Collector: Melode Hall

By Cindy Hval For The Spokesman-Review

Sometimes you have to bring your work home with you and sometimes you choose to.

Melode Hall spent 19 years in the commercial insurance business before retiring to start her own business, Scrapbooking on Geiger. She’d enjoyed working in the insurance industry and when her former boss in Anchorage, Alaska, sent her a gift, she was intrigued.

The gift was a metal fire mark sign. Fire insurance marks are metal plaques marked with the emblem of the insurance company that was affixed to the front of insured buildings as a guide to the insurance company’s fire brigade. These identification marks were used in the 18th and 19th centuries in the days before municipal fire services.

Later, when working in Spokane at Rogers & Rogers Insurance, the office staff asked her to shop for a vintage sign to give one of their bosses for Christmas. They knew Hall and her husband Ric enjoyed antiquing.

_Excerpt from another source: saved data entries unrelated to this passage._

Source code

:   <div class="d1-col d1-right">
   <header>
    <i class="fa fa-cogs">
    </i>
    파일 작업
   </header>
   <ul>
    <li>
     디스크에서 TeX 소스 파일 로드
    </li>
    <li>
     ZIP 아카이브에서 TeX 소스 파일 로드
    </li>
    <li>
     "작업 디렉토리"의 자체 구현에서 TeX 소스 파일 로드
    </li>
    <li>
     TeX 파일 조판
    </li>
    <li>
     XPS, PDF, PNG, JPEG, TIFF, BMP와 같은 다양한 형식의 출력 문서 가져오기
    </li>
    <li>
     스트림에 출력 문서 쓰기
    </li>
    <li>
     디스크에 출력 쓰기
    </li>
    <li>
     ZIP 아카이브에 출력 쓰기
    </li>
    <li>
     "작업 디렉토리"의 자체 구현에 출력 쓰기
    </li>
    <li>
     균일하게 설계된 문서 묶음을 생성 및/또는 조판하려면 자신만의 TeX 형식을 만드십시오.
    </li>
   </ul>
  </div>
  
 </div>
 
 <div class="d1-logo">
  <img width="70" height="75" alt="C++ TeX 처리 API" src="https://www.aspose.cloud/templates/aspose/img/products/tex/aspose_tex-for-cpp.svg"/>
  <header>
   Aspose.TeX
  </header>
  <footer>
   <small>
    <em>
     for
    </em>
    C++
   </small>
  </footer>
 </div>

“We found a sign and gave it to our boss,” Hall said. “That sparked my interest to start my own collection.”

Her first find was in a Portland shop – a framed London & Lancashire sign. From there, her collection grew and now numbers 949 pieces from tiny erasers to a large metal State Farm sign her husband turned into a table.

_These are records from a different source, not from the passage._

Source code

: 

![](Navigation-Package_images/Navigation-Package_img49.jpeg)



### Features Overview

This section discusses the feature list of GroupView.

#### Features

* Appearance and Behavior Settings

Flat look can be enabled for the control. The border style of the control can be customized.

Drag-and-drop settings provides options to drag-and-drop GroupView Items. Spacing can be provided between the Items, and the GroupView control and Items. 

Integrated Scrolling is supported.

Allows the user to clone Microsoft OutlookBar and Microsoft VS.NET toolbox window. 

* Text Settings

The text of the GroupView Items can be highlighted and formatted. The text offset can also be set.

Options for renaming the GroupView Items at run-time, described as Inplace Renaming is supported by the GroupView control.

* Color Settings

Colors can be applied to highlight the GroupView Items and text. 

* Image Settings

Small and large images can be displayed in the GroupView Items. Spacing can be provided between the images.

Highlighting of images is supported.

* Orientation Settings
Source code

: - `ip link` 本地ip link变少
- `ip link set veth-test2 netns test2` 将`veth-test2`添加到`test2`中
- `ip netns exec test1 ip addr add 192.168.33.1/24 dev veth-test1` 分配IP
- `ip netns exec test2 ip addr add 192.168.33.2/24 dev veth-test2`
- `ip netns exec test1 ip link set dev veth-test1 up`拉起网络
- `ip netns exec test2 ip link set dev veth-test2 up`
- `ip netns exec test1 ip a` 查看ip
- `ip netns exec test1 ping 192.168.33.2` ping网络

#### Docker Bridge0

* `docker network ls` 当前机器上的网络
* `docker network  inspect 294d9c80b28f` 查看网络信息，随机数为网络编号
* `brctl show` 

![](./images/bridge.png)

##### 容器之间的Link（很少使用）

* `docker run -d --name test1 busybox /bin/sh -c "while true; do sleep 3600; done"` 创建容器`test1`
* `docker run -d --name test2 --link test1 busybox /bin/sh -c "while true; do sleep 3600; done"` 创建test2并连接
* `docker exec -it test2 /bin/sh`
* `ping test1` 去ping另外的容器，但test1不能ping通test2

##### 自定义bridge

“I also have 635 paper items,” she said. “They are in album sleeves or mounted with clear acid-free photo corners – therefore no damage to any piece. I believe this is important to preserve their originality and integrity.”

The albums contain her oldest items, including an 1856 cotillion party invitation hosted by the Hoosier Fire Company.

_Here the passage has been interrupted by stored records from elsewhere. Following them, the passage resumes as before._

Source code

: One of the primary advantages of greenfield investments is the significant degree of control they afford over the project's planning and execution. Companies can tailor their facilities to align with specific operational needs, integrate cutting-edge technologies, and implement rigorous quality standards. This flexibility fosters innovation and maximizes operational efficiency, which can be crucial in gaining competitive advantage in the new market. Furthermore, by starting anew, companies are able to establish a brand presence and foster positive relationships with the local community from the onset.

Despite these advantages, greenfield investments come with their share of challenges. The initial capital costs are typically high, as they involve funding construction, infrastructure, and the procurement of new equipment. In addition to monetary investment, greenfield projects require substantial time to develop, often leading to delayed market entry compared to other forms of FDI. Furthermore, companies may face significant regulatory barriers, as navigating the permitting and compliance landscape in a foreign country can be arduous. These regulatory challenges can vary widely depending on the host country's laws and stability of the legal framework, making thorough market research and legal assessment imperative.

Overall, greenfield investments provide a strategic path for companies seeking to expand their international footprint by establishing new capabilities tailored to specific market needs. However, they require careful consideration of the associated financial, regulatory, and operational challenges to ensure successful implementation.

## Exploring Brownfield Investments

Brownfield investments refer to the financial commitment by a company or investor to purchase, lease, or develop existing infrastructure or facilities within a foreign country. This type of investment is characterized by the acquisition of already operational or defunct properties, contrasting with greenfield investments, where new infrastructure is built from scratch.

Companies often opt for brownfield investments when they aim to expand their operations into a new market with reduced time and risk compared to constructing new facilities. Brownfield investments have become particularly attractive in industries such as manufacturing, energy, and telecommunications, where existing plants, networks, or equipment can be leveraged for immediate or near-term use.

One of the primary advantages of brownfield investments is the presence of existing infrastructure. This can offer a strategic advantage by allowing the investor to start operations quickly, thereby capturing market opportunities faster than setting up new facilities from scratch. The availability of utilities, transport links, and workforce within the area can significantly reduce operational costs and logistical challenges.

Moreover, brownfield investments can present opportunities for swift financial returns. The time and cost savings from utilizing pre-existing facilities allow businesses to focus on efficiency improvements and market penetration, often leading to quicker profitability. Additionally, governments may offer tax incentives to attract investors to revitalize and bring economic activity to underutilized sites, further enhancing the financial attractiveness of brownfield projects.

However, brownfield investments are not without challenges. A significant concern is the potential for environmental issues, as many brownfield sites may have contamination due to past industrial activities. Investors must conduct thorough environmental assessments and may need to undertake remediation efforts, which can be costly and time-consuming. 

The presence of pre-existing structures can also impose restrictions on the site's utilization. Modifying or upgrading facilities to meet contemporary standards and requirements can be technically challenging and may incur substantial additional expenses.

Her collection fills a large room in her home office. Tall wooden shelves and glass-fronted cabinets contain rulers, paperweights, key chains, thimbles, banks and more.

A lighted Woodsmen Accident and Life Company clock ticks out the time and just inside the door, a perpetual calendar from The New Zealand Insurance Company tracks the date.

Hall pointed to a State Farm beach towel.

“I found that in Denver in the original packaging,” she said. “It was only $20! A steal! Someday I hope to find an insurance tablecloth – I haven’t found one yet that was a price I wanted to pay.”

Like most collectors, the thrill of the hunt inspires her.

“Every piece has a story,” she said.

She and her husband plan their travel destinations around the antique shops they want to visit.

“I actually got to go to Lloyds of London,” she said . “I got an eraser as a souvenir.”

While in-person shopping is her preference, she did find a large collection of insurance signs on eBay.

“A guy in Indiana was selling 42 signs,” she said. “I called a friend who lived 17 miles away and she picked them up.”

Her cousin got the four large boxes from the friend and shipped them to Hall.

She has many items from her former employer, Rogers & Rogers.

“When I worked there, it was the oldest insurance company in the area,” she said. “They paid out after Spokane’s Great Fire.”

Other notable Spokane landmarks appear in her collection, like a perpetual calendar she found in Everett. It features what was once known as the Western Union Life Insurance building, but is now known as the Chancery.

Unusual items include a long-playing Christmas album “The Equitable Chimes,” which was produced by the Equitable Life Insurance Company in Spokane. She even has a 1924 Metropolitan Life Cookbook from Spokane’s Metropolitan Life Insurance Company.

While some peruse Black Friday sales at area department stores, Hall and her husband spend the day browsing local antique shops. Her most recent finds came from a shop in the U-District in November.

“In Spokane, we only shop twice a year because there’s not enough turnover for the things we collect,” Hall said.

The allure is discovering unique items.

“I get so excited,” she said. “It amazes me when I see something I haven’t seen before.”

For example, a set of six table knives in a decorative box.

“I haven’t bought them yet, but I would love to have them,” she said.

Her collection is carefully curated and reflects happy memories .

“I loved my job,” she said. “This reminds me of all the good times I had in the business.”